Dublin is a potential ‘banana skin’ for Tipp if all fifteen don’t hurl - Liam Cahill

Jeddy Walsh


Jeddy Walsh

Tipperary minor hurling manager Liam Cahill (Ballingarry).
On Sunday next Tipperary minor hurlers will make their first appearance back in Croke Park since the county’s All- Ireland final victory over 
Dublin in 2012.

On Sunday next Tipperary minor hurlers will make their first appearance back in Croke Park since the county’s All- Ireland final victory over 
Dublin in 2012.

Once again, just like that memorable day three years ago when Kilsheelan’s Bill Maher lifted the ‘Irish Press Cup’, Dublin will provide the opposition.

Tipperary, managed by Liam Cahill of Ballingarry, came through a stiff test in the Munster final against Limerick winning 0-20 to 0-17. ‘The Premier’ had to rally in the 
dying minutes of that game scoring four of the last five points to deny the Shannonsiders their three-in-a-row.

Over in Leinster the minor final between Kilkenny and Dublin went along similar lines. Dublin led by two points with four minutes to go but in their true never-say-die nine-lives style ‘The Cats’ rattled off four unanswered points late on to steal victory.

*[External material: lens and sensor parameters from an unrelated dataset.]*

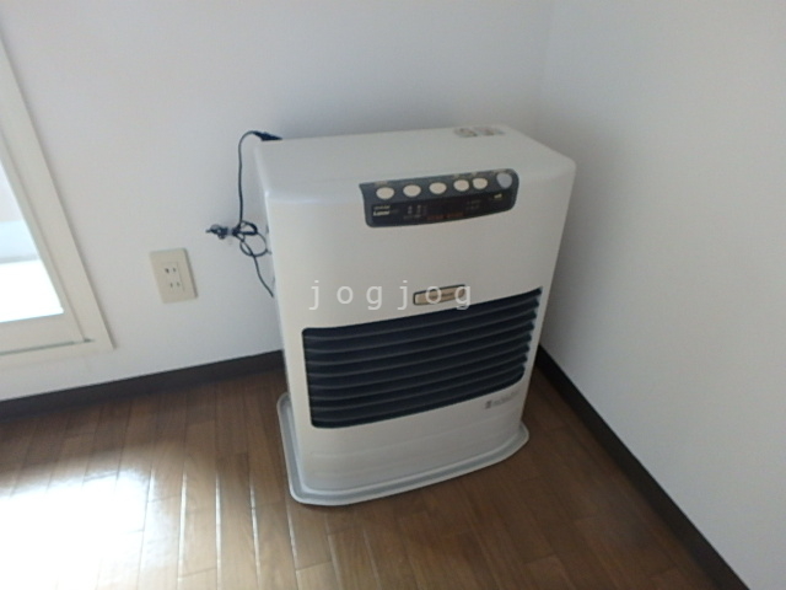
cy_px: 295
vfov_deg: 63.4
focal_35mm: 21
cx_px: 393
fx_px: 477
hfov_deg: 79.0
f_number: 3.5
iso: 500
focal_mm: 3.7
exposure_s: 1/30
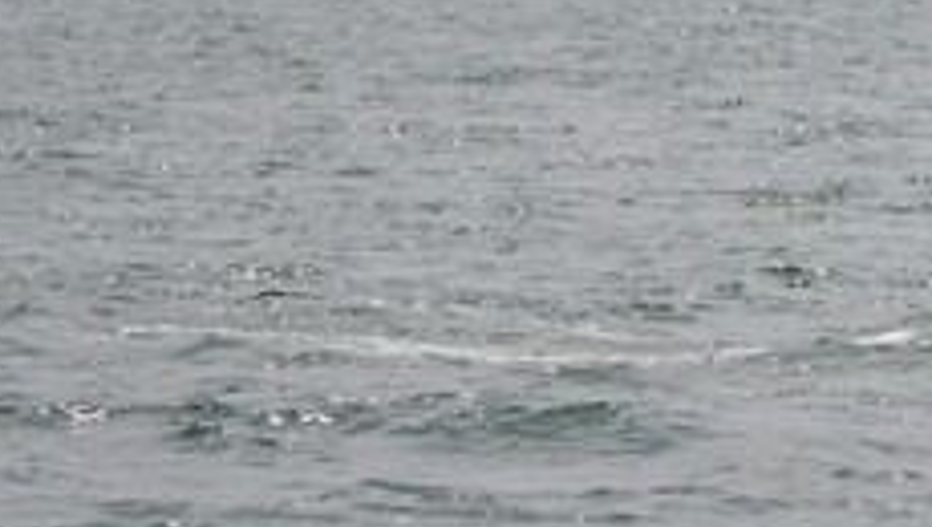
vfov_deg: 1.5
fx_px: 20239
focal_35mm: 818
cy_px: -436
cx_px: 1588
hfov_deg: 2.6
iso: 100
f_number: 5
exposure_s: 1/1250
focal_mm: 150
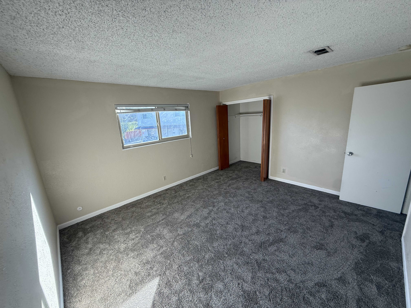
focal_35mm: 14
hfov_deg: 102.1
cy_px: 154
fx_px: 166
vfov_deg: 85.7
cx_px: 206
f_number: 2.2
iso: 64
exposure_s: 1/99
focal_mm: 2.22
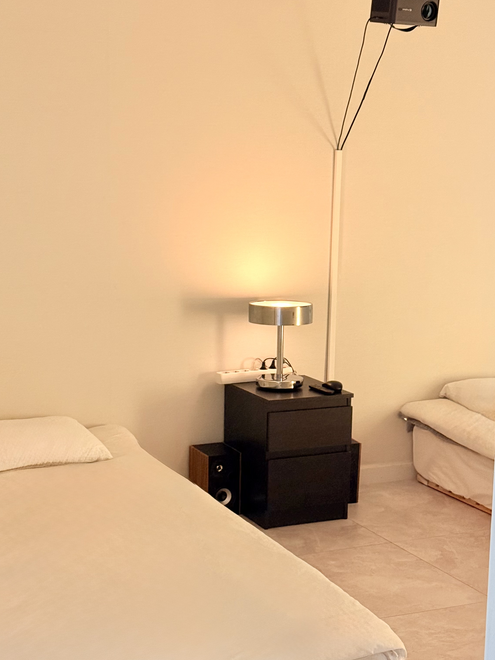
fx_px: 1220
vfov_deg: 30.2
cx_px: 249
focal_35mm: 64
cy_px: 385
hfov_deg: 22.9
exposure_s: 1/60
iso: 250
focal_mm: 6.76
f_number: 1.78
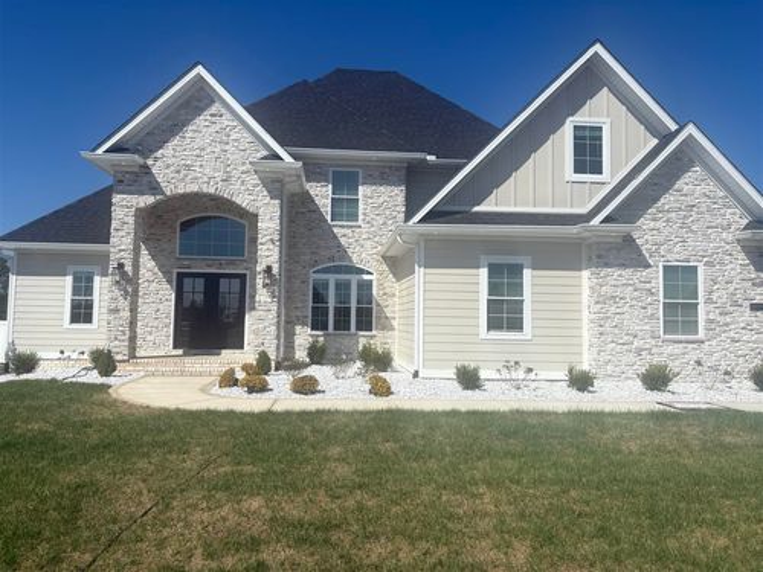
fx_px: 573
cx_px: 382
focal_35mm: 26
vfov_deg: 53.1
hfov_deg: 67.3
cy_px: 286
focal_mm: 5.96
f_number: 1.6
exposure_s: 1/6329
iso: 50
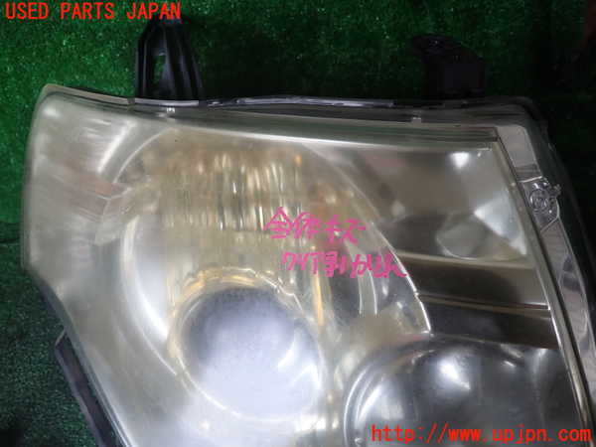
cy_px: 224
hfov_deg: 69.4
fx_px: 430
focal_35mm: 25
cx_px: 298
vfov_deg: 54.9
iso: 200
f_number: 2
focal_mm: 4.5
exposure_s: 1/50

Amazingly this year it is 50 years since Dublin won their last All-Ireland minor 
title in 1965. However they have won five Leinster minor titles in the last 10 years, testimony to the rising standards of hurling in the capital

Since their Leinster final defeat, the young Dubs, managed by former senior hurler 
Johnny McGuirk, have regrouped with a 2-22 to 2-11 win over Antrim in a game played in Kingspan Breffni Park. They will be in a better frame of mind now for the visit of Tipperary on Sunday.

As the year progresses Tipperary seem to be an improving side and now with three wins under their belts against Waterford, Clare and Limerick they are motoring along nicely.

According to team manager Liam Cahill, when speaking after the Munster final win, “they are not the best minor team ever to leave this county, but they showed some heart, not just today (against Limerick) but all through the Clare and the Waterford games.”

What evidently this Tipperary team do have in abundance is tremendous determination and along the way they have come out on the right side of three close games by one point, four points and three points respectively against Waterford, Clare and Limerick.

While that is all very well, it is also a concern to Cahill, who sees it in a way like a team 
going to the proverbial well too often.

“At times we have made it hard on ourselves, particularly in some of the earlier Munster games. We have not been hurling to our full potential and even when getting ahead have not closed out games. It is a worry that the day will come if you let teams stay in a game you will get done in the end. We have left teams back in to games this year and we can’t do that from now on,” added the former All-Star hurler.

“Dublin will be a big challenge for us on Sunday next. I have seen them twice this year - against Kilkenny in the Leinster final and since then when they beat Antrim. And we also played them in friendlies back in April and May. Dublin are physically strong, they are fast and they have plenty of skill. They might not be regarded as a typical Dublin side in style, but they will test Tipperary to the maximum.”

“If we think we can go along to Croke Park and get away with five or six players hurling to their best and that that will be enough, we will be found out badly. We will need everyone of the fifteen to hurl to their full potential if this isn’t to be a banana skin for us,” he warned.

With the minor footballers also through to an All-Ireland semi-final (on 30th August v Kildare) these are very busy times for Tipperary’s u-18s with a big overlap of players. Thankfully all the ‘hurlers’ came through unscathed against Galway in Tullamore on the Bank Holiday Monday with no less than Jack Skehan, Emmet Moloney, Alan Tynan, Brian McGrath, Tommy Nolan, Ross Peters, Mickey Connors and Tommy Lowry involved in both panels .

“They all came through, some of them were stiff and sore after it but no extra injury worries at this stage anyway for the Dublin game.”

He added “it looks like Stephen Quirke (the team captain) won’t be ready for Dublin. Stephen has had no contact sport since picking up his injury against Clare in late June and it would be very very surprising if he was to play any part in Sunday’s game.”

“The way I see it on Sunday is as it was in the Munster final against Limerick in Thurles, it is a 50-50 game. Dublin will be regarded as underdogs and Tipp, because of who they are, will start as favourites. But I don’t think Dublin deserve to be regarded as underdogs. Dublin will have had the benefit and experience of playing in Croke Park before while for most of the Tipp lads it will be a whole new experience. Croke Park will be by no way even half full by the time the Tipp game is up and running and Croke Park when it is like that can be an eerie enough and off-putting place. All that will be new to our lads”, he said.

“As I did before the Munster final, I would make an appeal to our supporters who will be there for the senior semi-final to make sure and get in early, get behind the minors and the more we can respond to that support as a team the more difficult we can make it for Dublin on the day,” concluded Liam

Hopefully the minors can get proceedings off to a perfect start on Sunday (2.00 pm throw-in) and push the first of two Tipp teams through to September finals.